I am gone all day most days so I rarely see Mr Williams except when he is going to sleep or already asleep and I am in the process of doing the same. After I realized that this dear soul might be tied to this shelter having just been released from prison I wanted to be in a position to ask him if he needed me to go to the store to get him anything. Finally, the opportunity presented itself. No, he replied I don't need anything. Thank you. Maybe it was later than that day, or soon after, he saw me and said, I don't need you to go to the store, but I wonder if I could borrow 50 cents. I started to hand him 5 dollars and thought better of it, guessing that he might want singles for the various vending machines, so I gratefully handed him four singles. Oh, he said, I will pay you back. No, I said. It is for you. And here are those tears again. Must be the cold.

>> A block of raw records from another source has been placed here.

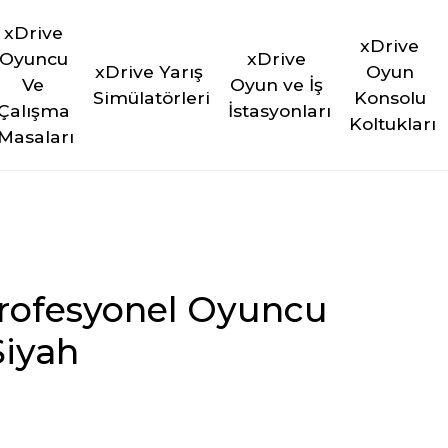
xDrive 
xDrive 
Oyuncu 
xDrive 
xDrive Yarış 
Oyun 
Ve 
Oyun ve İş 
Simülatörleri
Konsolu 
Çalışma 
İstasyonları
Koltukları
Masaları
Profesyonel Oyuncu
Siyah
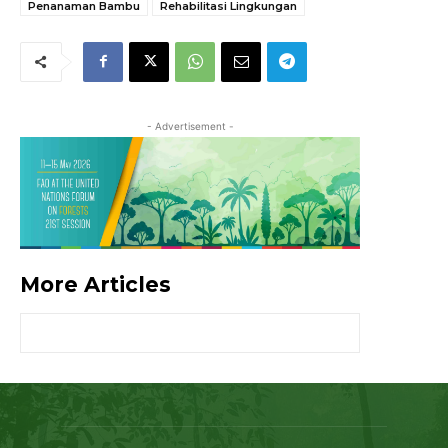
Penanaman Bambu
Rehabilitasi Lingkungan
- Advertisement -
More Articles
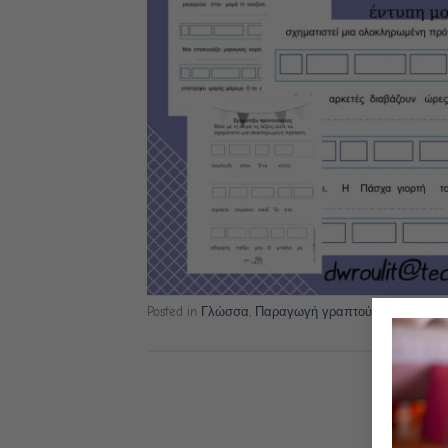
Posted in
Γλώσσα
,
Παραγωγή γραπτού λόγου
,
Ψηφι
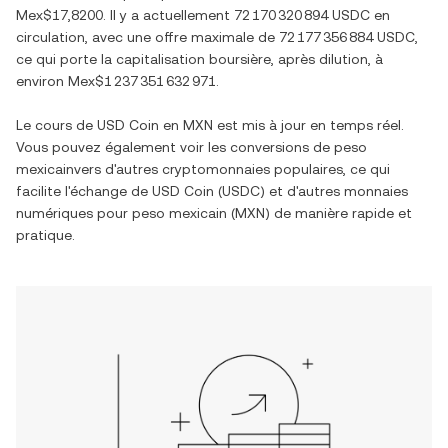
Mex$17,8200
. Il y a actuellement
72 170 320 894 USDC
en
circulation, avec une offre maximale de
72 177 356 884 USDC
,
ce qui porte la capitalisation boursière, après dilution, à
environ
Mex$1 237 351 632 971
.
Le cours de
USD Coin
en
MXN
est mis à jour en temps réel.
Vous pouvez également voir les conversions de
peso
mexicain
vers d'autres cryptomonnaies populaires, ce qui
facilite l'échange de
USD Coin
(
USDC
) et d'autres monnaies
numériques pour
peso mexicain
(
MXN
) de manière rapide et
pratique.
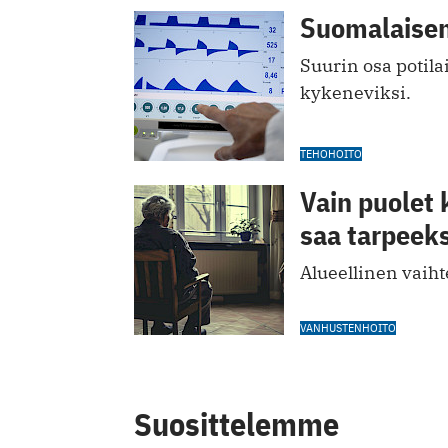
Suomalaisen
Suurin osa potila
kykeneviksi.
TEHOHOITO
Vain puolet 
saa tarpeeks
Alueellinen vaiht
VANHUSTENHOITO
Suosittelemme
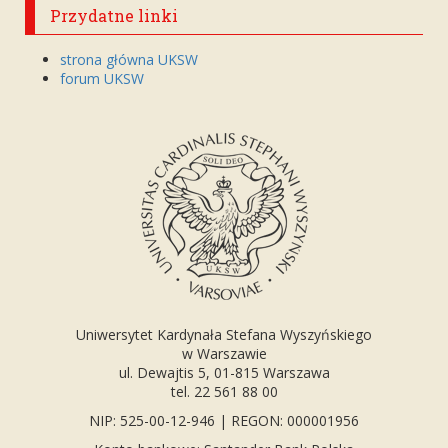
Przydatne linki
strona główna UKSW
forum UKSW
Uniwersytet Kardynała Stefana Wyszyńskiego
w Warszawie
ul. Dewajtis 5, 01-815 Warszawa
tel. 22 561 88 00
NIP: 525-00-12-946 | REGON: 000001956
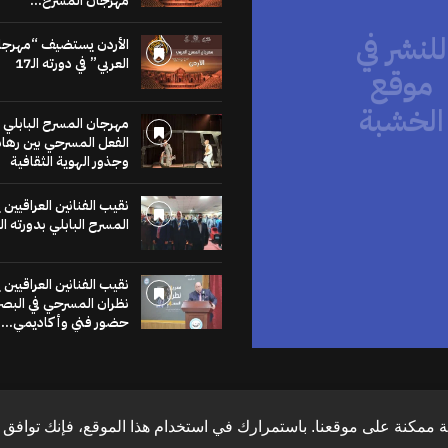
مهرجان المسرح...
للنشر في
موقع
الأردن يستضيف “مهرجا
العربي” في دورته الـ17
الخشبة
مهرجان المسرح البابلي 
عنا يساهم في نشر
الفعل المسرحي بين رهان
لاخبار والمقالات
وجذور الهوية الثقافية
متابعات والنصوص
وعروض الكتب
نقيب الفنانين العراقيين
مراجعات والحوارات
المسرح البابلي بدورته ال
اضغط هنا
نقيب الفنانين العراقيين
نظران المسرحي في البص
حضور فني وأكاديمي...
 ممكنة على موقعنا. باستمرارك في استخدام هذا الموقع، فإنك توافق ع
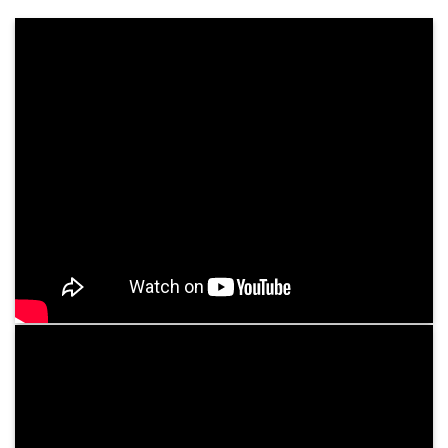
Khám Sức Khỏe Định Kỳ Cho Doanh Nghiệp
Chăm sóc sức khỏe nhân viên không chỉ là trách
nhiệm, mà còn là chiến lược dài hạn giúp doanh
nghiệp phát triển mạnh mẽ và bền vững. Tại
Bệnh viện Bình Dân, chúng tôi cung cấp dịch ...
Tư vấn dịch vụ
05
Th3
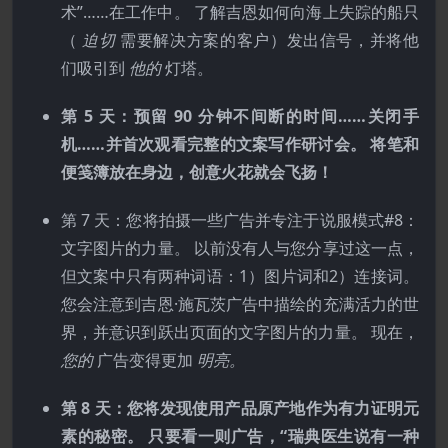
术”……在工作中。 了解吉恩如何向海上失踪的船只
（
迫切
需要解决方案的客户）发出信号，并将他
们吸引到
他的
灯塔。
第 5 天：预留 90 分钟不间断的时间……关闭手
机……并首次观看完整的文案写作研讨会。 将笔和
便笺簿放在身边，创意火花就会飞扬！
第 7 天：您将拍摄一些广告并专注于说服模式#8：
文字图片的力量。 以前没有人与您分享过这一点，
但文案中只有两种词语：1）图片词和2）连接词。
您会注意到吉恩·施瓦茨广告中描绘的充满活力的世
界，并意识到跃出页面的文字图片的力量。 现在，
您的
广告变得更加
明亮。
第 8 天：您将发现使用产品原产地作为有力证明元
素的秘密。 只要看一则广告，“瑞典医生说有一种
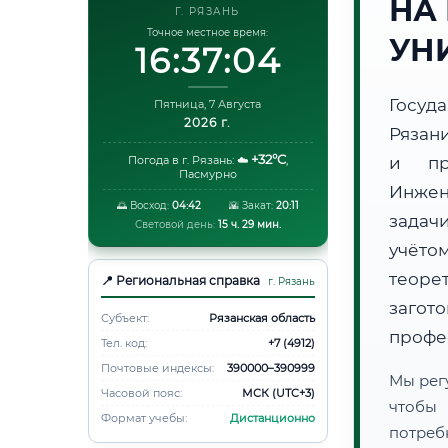
НА
Г. РЯЗАНЬ
Точное местное время:
УН
16:37:05
Госуд
Пятница, 7 Августа
2026 г.
Рязан
+32°C
Погода в г. Рязань:
☁️
,
и пр
Пасмурно
Инжен
🌅 Восход:
04:42
🌇 Закат:
20:11
задач
Световой день:
15 ч. 29 мин.
учёто
теоре
📍 Региональная справка
г. Рязань
загот
Субъект:
Рязанская область
профе
Тел. код:
+7 (4912)
Почтовые индексы:
390000–390999
Мы рег
Часовой пояс:
МСК (UTC+3)
чтобы
Формат учебы:
Дистанционно
потреб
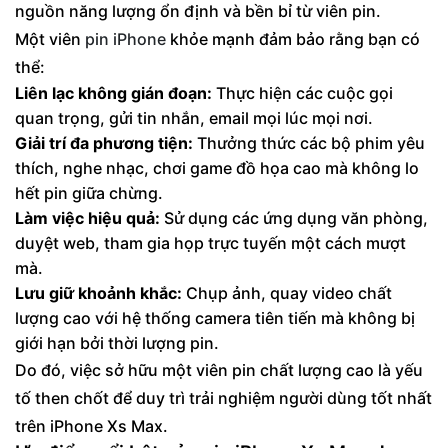
nguồn năng lượng ổn định và bền bỉ từ viên pin.
Một viên
pin iPhone
khỏe mạnh đảm bảo rằng bạn có
thể:
Liên lạc không gián đoạn:
Thực hiện các cuộc gọi
quan trọng, gửi tin nhắn, email mọi lúc mọi nơi.
Giải trí đa phương tiện:
Thưởng thức các bộ phim yêu
thích, nghe nhạc, chơi game đồ họa cao mà không lo
hết pin giữa chừng.
Làm việc hiệu quả:
Sử dụng các ứng dụng văn phòng,
duyệt web, tham gia họp trực tuyến một cách mượt
mà.
Lưu giữ khoảnh khắc:
Chụp ảnh, quay video chất
lượng cao với hệ thống camera tiên tiến mà không bị
giới hạn bởi thời lượng pin.
Do đó, việc sở hữu một viên pin chất lượng cao là yếu
tố then chốt để duy trì trải nghiệm người dùng tốt nhất
trên iPhone Xs Max.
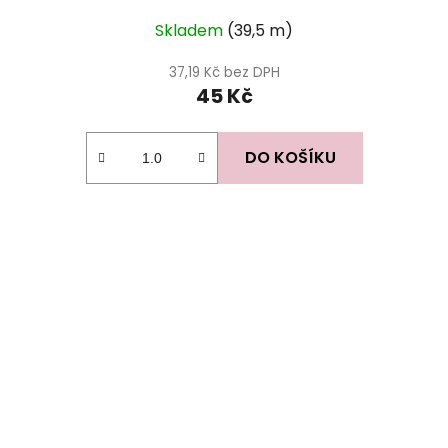
Skladem
(39,5 m)
37,19 Kč bez DPH
45 Kč
DO KOŠÍKU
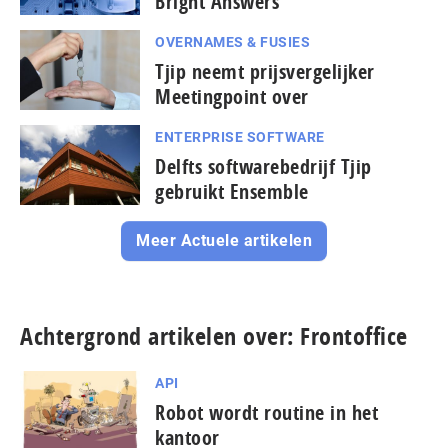
Bright Answers
OVERNAMES & FUSIES
Tjip neemt prijsvergelijker
Meetingpoint over
ENTERPRISE SOFTWARE
Delfts softwarebedrijf Tjip
gebruikt Ensemble
Meer Actuele artikelen
Achtergrond artikelen over: Frontoffice
API
Robot wordt routine in het
kantoor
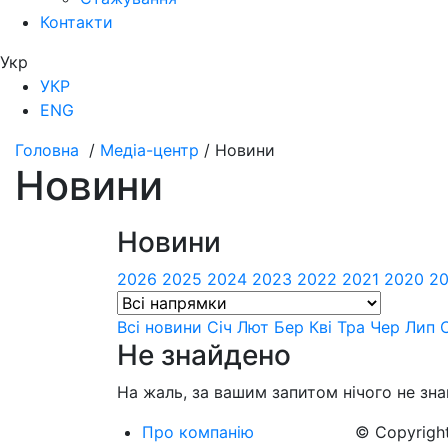
Контакти
Укр
УКР
ENG
Головна
/
Медіа-центр
/
Новини
Новини
Новини
2026
2025
2024
2023
2022
2021
2020
20
Всі новини
Сiч
Лют
Бер
Квi
Тра
Чер
Лип
Не знайдено
На жаль, за вашим запитом нічого не зна
Про компанію
© Copyright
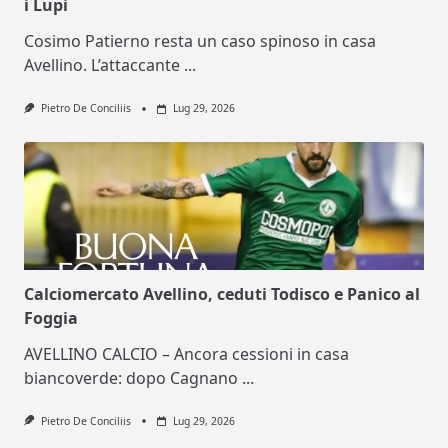
i Lupi
Cosimo Patierno resta un caso spinoso in casa
Avellino. L’attaccante
...
Pietro De Conciliis
Lug 29, 2026
Calciomercato Avellino, ceduti Todisco e Panico al
Foggia
AVELLINO CALCIO – Ancora cessioni in casa
biancoverde: dopo Cagnano
...
Pietro De Conciliis
Lug 29, 2026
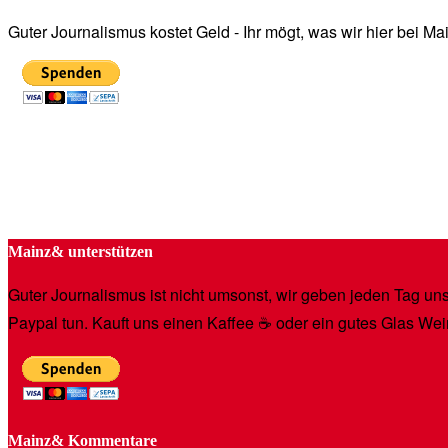
Guter Journalismus kostet Geld - Ihr mögt, was wir hier bei 
Mainz& unterstützen
Guter Journalismus ist nicht umsonst, wir geben jeden Tag unse
Paypal tun. Kauft uns einen Kaffee ☕️ oder ein gutes Glas Wei
Mainz& Kommentare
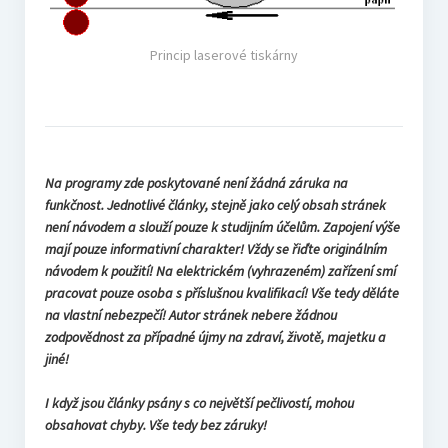
Princip laserové tiskárny
Na programy zde poskytované není žádná záruka na
funkčnost. Jednotlivé články, stejně jako celý obsah stránek
není návodem a slouží pouze k studijním účelům. Zapojení výše
mají pouze informativní charakter! Vždy se řiďte originálním
návodem k použití! Na elektrickém (vyhrazeném) zařízení smí
pracovat pouze osoba s příslušnou kvalifikací! Vše tedy děláte
na vlastní nebezpečí! Autor stránek nebere žádnou
zodpovědnost za případné újmy na zdraví, životě, majetku a
jiné!
I když jsou články psány s co největší pečlivostí, mohou
obsahovat chyby. Vše tedy bez záruky!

Today in my half hour ritual of putting on layer upon layer of sweat pants and other stuff I became aware Mr Williams was asking another fellow directions to a bank branch. I am thinking that maybe his time with the ankle bracelet is past. He heard me speaking to another fellow of the fact I would be on Capitol Hill. He asked me directions to his bank and I gladly called it up on my computer and a map. Anyway he cleverly put two and two together, this shy man who seems a bit lost and confused about life, and upon realizing I was headed toward his bank branch asked if he could walk with me so that he would not get lost. I'll be happy to wait while you get ready, he said, seeing that I needed more time to get my warm clothes on. Of course, I said, feeling so honored and blessed that I could offer a little bit of help.
As we walked I guessed he would not mind me asking the question, so I asked, why is a man who is so obviously very nice, why were you in prison? He replied, in my prior homeless shelter I saw a credit card, I thought it had been lost. I used it, it turns out it had been stolen, so I was in prison for 2 years. He said this with no anger, no outrage, no question, no objection.
I sit here on Capitol Hill where the elite scum of the earth walks past. If Mr Williams should be in prison for 2 years for what he did after what we have done to him, so much deprivation, then 100 percent of the Senators, and 100% of the congressman should be in prison, in solitary confinement, tortured, for the rest of their days.
Every once in a while it plays through my mind what interface and interchange I will have with the judge when I am finally in court, prior to prison, for my attempts to reform our deadly and dying culture. It seems extremely likely to me that within moments I will politely and honestly tell the judge, quite possibly before she or he asks, your honor I hold this Court in complete and utter contempt. I hold the United States injustice system in total complete utter contempt with every fiber of my being. No, it was not Mr Williams that caused this in me. What I see every day for many many years has this in me. But my experience with this lovely man just brings it to the front of my mind just now.
And now the Congress creatures begin to slither by. Soon, if I am still mobile, I may be able to stagger back to where there is some warmth. Pray for me. Be a prayer for my family in Palestine.